Meğer Ergun’a takılıyormuş.

Daha doğrusu, “şakalaşıyor”muş.

Bu tuhaf şakacı arkadaşın “şakası”, bana, birkaç adet Mehmet Tezkan yazısına patladı. Hiç de merakımı celbeden biri olmadığı halde, birkaç yazısını okumak zorunda kaldım.

Şunu gördüm:

Fikri takip yapıyor.

Kendince muhatabında “çelişkiler” bulup Allah ne verdiyse yükleniyor.

Hangi internet sitesine girseniz, mutlaka, “Mehmet Tezkan’dan, çok ağır sorular” türünden bir başlıkla karşılaşıyorsunuz...

Mehmet Tezkan morarttı...

Mehmet Tezkan filancanın açığını yakaladı.

Memet Tezkan “yandaşlara” çok pis çaktı

Mehmet Tezkan Dumanlı’yla kafa buldu.

Herhalde “kurtluğunu” bu “çakma ve kafa bulma” başarısından alıyor.

Ben izindeyken, Salih Memecan’ın başında bulunduğu “Medya Derneği”ne çakmış.

Medya Derneği’nin suçu, Deniz Feneri sanıklarını cezaevinde ziyaret etmiş olması.

Buyuruyor ki (özetle) Tezkan: “Ergenekon sanıklarını neden ziyaret etmiyorsunuz. Bu ayrımcılık değil mi? Ne demek yani, bundan sonra Bizim gazeteciler örgütü, sizin gazeteciler örgütü mü olacak?”

Haklısın da muhterem, “bizim gazeteciler örgütü” gerçekliğini ortaya çıkaran, biraz da sizin gazeteciler örgütü anlayışı değil midir?

Sizin gazeteciler örgütünüz, cemiyetinden konseyine, sendikasından odasına, Ergenekon sanığı olmayan hangi gazetecinin derdiyle dertlendi? Kendilerine “yandaş” denilen hangi meslektaşı “gazeteci” yerine koydu ve bol keseden dağıtılan ödüllerden bugüne kadar kaçını yararlandırdı?

Darbeye asker yazılmak sizde... Bkz. 28 Şubat.

Karargâha hat kurmak sizde... Bkz. Andıç haberleri...

Yalan haberi ödüllendirmek sizde. Bkz. Özdemir İnce’nin haberi...

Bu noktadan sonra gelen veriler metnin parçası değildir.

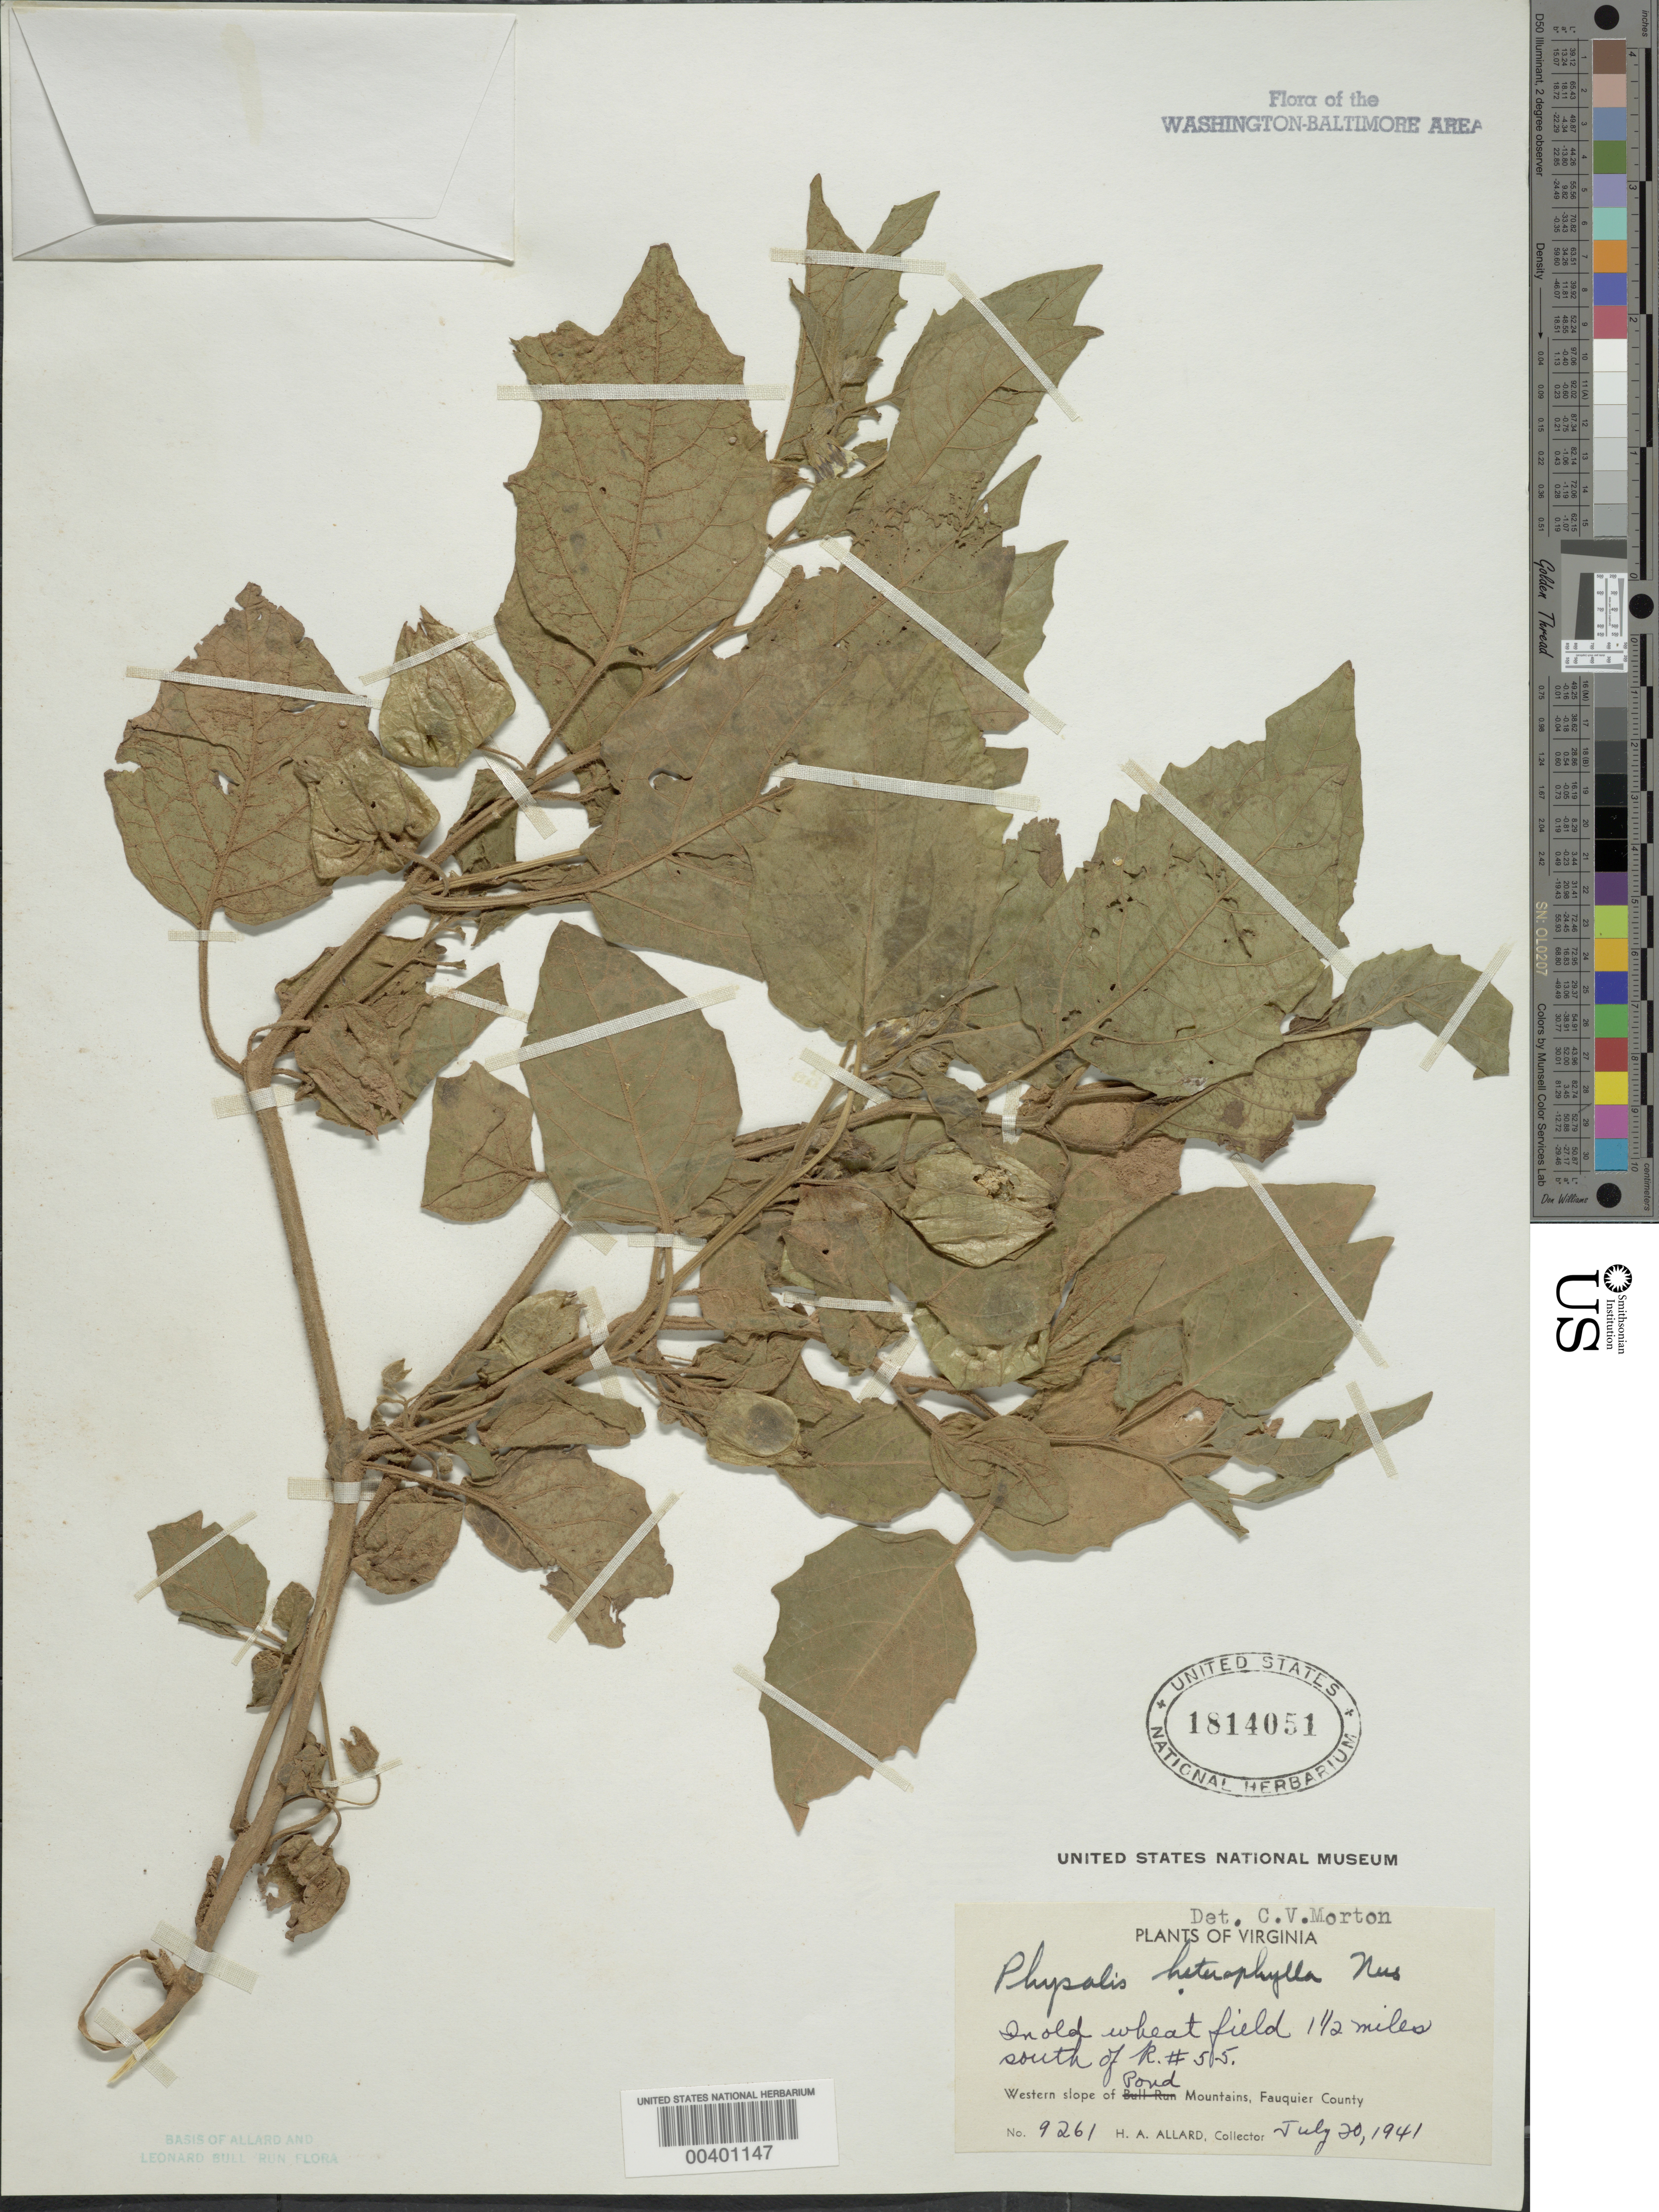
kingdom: Plantae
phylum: Tracheophyta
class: Magnoliopsida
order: Solanales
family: Solanaceae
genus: Physalis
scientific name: Physalis heterophylla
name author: Nees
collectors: H. A. Allard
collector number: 9261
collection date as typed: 20 Jul 1941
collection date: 1941-07-20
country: United States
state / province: Virginia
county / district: Fauquier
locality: South of Route 55, western slope of Pond Mountain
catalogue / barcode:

İdeolojik kayırmacılık sizde... Bkz. Gazeteciler Cemiyeti ve Basın Konseyi’nin faaliyet geçmişi.

İdeolojik taltif mekanizması sizde... Bkz. Bugüne kadar dağıttığınız bütün meslek ve başarı ödülleri.

Mahalleye adam sokmamak sizde... Bkz. “Kurtarılmış” gazetecilik örgütlerinin “idari” yapıları...

Madem kurt gazetecisin, biraz da bunları yaz.

Sonra gel, Salih Memecan’ın icabına birlikte bakalım.